We also construe Smalls' brief as challenging the District Judge's order denying Smalls' recusal motion. We review for abuse of discretion the District Judge's decision not to recuse. Securacomm Consulting, Inc. v. Securacom Inc., 224 F.3d 273, 278 (3d Cir. 2000). Smalls accuses the District Judge of bias, but she points to no evidence in the record that supports this accusation. See Doeblers' Pa. Hybrids, Inc. v. Doebler, 442 F.3d 812, 821 n.10 (3d Cir. 2006) (noting that "passing and conclusory statements do not preserve an issue for appeal"). Moreover, it appears that Smalls' allegations of bias stem from her disagreement with the Judge's judicial orders and opinions, which is an insufficient basis for recusal.

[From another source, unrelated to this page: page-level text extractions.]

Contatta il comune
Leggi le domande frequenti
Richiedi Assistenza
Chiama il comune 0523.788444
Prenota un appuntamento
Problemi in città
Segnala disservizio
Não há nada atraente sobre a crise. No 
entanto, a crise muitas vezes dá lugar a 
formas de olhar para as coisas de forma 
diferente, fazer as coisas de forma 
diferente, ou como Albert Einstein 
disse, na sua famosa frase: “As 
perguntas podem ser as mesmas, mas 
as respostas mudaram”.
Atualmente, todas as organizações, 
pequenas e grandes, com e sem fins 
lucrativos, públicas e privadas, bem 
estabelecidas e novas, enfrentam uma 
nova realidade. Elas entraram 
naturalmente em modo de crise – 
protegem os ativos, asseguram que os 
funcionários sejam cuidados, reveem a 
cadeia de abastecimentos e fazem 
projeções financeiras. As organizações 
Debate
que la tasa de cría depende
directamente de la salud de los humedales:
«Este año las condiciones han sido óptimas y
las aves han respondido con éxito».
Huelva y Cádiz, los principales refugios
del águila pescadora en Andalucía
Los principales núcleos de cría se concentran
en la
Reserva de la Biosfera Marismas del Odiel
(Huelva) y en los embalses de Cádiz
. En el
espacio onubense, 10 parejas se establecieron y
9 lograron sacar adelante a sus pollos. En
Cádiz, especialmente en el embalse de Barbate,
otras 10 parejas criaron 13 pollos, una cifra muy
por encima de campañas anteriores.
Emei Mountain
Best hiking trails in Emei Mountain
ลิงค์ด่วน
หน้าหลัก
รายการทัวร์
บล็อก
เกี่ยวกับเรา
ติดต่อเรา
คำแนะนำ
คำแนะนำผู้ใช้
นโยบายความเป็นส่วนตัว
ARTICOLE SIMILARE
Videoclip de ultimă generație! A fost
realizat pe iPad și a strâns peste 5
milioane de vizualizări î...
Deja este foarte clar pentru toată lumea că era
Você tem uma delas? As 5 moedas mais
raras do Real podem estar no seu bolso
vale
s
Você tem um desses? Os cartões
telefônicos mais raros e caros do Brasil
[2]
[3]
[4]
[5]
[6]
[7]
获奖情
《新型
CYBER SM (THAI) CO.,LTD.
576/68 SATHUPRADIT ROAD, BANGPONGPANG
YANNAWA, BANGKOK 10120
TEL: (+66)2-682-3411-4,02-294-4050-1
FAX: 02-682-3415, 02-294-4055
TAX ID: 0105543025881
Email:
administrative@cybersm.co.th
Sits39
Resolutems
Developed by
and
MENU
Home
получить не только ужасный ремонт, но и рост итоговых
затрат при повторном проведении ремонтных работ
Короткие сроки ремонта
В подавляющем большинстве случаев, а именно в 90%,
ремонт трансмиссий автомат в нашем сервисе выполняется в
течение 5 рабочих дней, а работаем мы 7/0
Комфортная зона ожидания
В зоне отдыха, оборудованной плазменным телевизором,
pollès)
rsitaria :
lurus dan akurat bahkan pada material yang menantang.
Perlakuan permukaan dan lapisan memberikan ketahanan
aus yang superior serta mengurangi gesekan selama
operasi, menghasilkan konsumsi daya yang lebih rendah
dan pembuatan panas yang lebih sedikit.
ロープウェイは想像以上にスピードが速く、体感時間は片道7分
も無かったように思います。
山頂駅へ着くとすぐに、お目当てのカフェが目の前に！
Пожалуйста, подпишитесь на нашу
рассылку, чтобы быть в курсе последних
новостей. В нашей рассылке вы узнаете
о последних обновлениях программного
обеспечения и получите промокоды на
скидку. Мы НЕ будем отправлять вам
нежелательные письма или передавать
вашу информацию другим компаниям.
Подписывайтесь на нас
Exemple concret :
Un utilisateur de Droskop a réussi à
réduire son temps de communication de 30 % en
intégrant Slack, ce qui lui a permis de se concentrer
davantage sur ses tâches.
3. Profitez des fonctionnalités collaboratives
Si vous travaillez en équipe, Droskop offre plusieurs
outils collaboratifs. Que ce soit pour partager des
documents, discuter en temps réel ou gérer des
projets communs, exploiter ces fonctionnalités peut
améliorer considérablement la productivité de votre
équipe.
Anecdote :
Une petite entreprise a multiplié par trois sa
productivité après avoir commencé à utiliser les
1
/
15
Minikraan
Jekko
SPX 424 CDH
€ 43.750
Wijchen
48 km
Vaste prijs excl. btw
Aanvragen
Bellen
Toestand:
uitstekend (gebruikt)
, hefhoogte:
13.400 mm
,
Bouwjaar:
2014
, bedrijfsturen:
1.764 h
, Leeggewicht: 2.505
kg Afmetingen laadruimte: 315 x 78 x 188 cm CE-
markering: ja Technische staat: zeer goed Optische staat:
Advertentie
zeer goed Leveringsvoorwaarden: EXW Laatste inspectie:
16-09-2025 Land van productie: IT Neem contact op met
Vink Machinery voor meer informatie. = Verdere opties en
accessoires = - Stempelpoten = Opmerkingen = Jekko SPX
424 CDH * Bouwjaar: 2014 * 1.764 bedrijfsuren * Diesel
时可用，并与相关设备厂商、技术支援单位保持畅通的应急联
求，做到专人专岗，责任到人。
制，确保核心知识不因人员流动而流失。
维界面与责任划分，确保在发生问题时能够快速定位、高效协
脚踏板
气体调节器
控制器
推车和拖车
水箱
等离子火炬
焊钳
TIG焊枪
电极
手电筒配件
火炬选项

See Securacomm Consulting, Inc., 224 F.3d at 278 (noting a "party's displeasure with [a judge's] legal rulings does not form an adequate basis for recusal").
For the foregoing reasons, and those given by the District Court, we will affirm the District Court's judgment.
The Motion filed by Appellee Robert Menendez to supplement the appendix, and the Corrected Motion filed by Appellees Amarilis A. Diaz, and West New York Police to supplement the appendix, are granted, but Appellees may not recover costs for any documents included in the supplemental appendices which are duplicative of documents contained in any previously filed appendices. The Motion filed by Appellees Amarilis A. Diaz, Robert Menendez, and West New York Police for Leave to File Separate Briefs is granted.